◆ **Extract**:
——————

This week's navel-gazing manifesto. (tl:dr version: I am a weird, bitter person. Run while you can.) 

 Once I've reached the point that I admit I am feeling needy, I'm nearly unreachable. Any good thing said to me at that point is only being said because I whined.  It isn't real. It's false kindness offered out of courtesy, obligation, pity, annoyance, a desire to shut me up. 

Is that true? Rationally I can say no. Intuitively, I can't feel otherwise. This is what early emotional damage does. The residual effect doesn't wear off. It distorts praise the way a carnival mirror warps images.  It turns positives into negatives. It leaves only narrow channels of contact. 

No amount of positive thinking will eradicate those scars (which is one of many reasons I dislike those who insist happy thoughts cure all ills.) The Tower of Pisa will lean. The foundation is askew. IT can be shored up, it can still be beautiful. It will never be straight. 

 All I can do is work around the problem as best I can. I can accept praise, even if I cannot believe it. I will hug it and cherish it, and wish that someday it becomes real like the Velveteen Rabbit. I hoard it up against future need, hoping that maybe I'll believe it next time. (Not so far, but there's always tomorrow.) But remember what I said about narrow channels? Not all prise is created equal.

I don't care to hear that I'm good at anything, including writing. Being good is meaningless to me. It's praise based on the past. The past is over and done. It's a compliment, I will say thank you, it's a nice thing, but its purpose will roll off me like water off a duck's back. It doesn't penetrate. It can't. There's nowhere for it to go. 

 I rarely fret about "being good at something" anyway.  I am secure in state-of-being sense, in my general abilities. That much, I preserved. My fears will always be specific.  I worry about whether particular things I've done are bad or good. I worry about specifics with a deep anxiety involving tears or panic.

When specific fears are met with general encouragement, the reassurance has a paradoxical effect. Vague praise feeds doubt. Thumbs-up and warm fuzzies are proof that the problem is so bad no one dares address it directly. Or, tangentially, that it's thought a lie, a false flag operation, a cry-wolf.  Positive hand-waving creates a vortex of deeper fears.

——————

◆ **Data listing**:
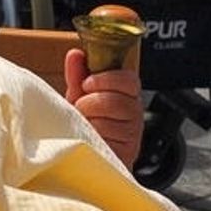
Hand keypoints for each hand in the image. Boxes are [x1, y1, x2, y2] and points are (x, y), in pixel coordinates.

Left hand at [63, 47, 142, 169]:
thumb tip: (75, 54)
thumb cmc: (87, 124)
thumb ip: (78, 75)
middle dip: (90, 103)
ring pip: (108, 121)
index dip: (107, 79)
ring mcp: (133, 134)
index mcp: (127, 94)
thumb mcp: (80, 96)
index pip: (129, 79)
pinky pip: (106, 140)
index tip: (88, 83)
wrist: (87, 155)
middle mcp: (135, 113)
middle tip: (83, 108)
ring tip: (86, 124)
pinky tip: (91, 137)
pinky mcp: (127, 152)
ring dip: (89, 121)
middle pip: (116, 100)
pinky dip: (92, 137)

——————

◆ **Things to do**:
• 1. Answer the following about the essay on praise, one line each:
(a) What does the essay say early emotional damage distorts praise the way of?
(b) Which tower is used as the image of a foundation that is askew?
(c) What does the writer wish that accepted praise might someday become real like?
• 2. Continue the essay on praise from the point where it stops.

◆ **Responses**:
• 1.
(a) A carnival mirror warping images
(b) The Tower of Pisa
(c) The Velveteen Rabbit

• 2.
Fear of this response is one reason I fight so hard to not admit I'm consumed by doubt at all, even when I'm being eaten alive by fear. (also known as "being awake" some days.) The cure can be worse than the original injury. I would rather suffer in silence than fight the force of the whirlwind.

The other reason I'm reluctant to speak is that resistance builds up to even the most sincere, specific praise.  That scar is tattooed with the words, "Yeah, yeah, you've said that before." After a few repetitions,  opinions stop mattering.  It's the inverse of a superpower.  The most interested, enthusiastic fan on the planet would be no match for my ability to think I'm being humored out of pity. I struggle against this, but again, when the foundation is cracked, things leak out. I would beg people to keep trying anyway, but...I can't be cruel like that. I totally understand and sympathize when people give up on encouraging me. 

So, in conclusion, I am super-duper-overwhelmingly jealous of all the people whose friends offer words and specific encouragements without prompting. Yes, you, friends. All of you.  I love you all.  I am also sick and green and rotten with envy, and i don't care who knows it. You all have lives, you all have much better things to do than talk to me about things that make me fret. I get that. I do. I don't care. I want people to talk about me, all the time. 

People are reluctant to get involved with me when I'm needy. I bite the hands that feed. 

The hands that feed are holding inedible things or offering me flax seed when I need raw steak, but that isn't what matters.  I'm peevish and ungrateful and selfish.

And I write about it because...well. Because I write about everything.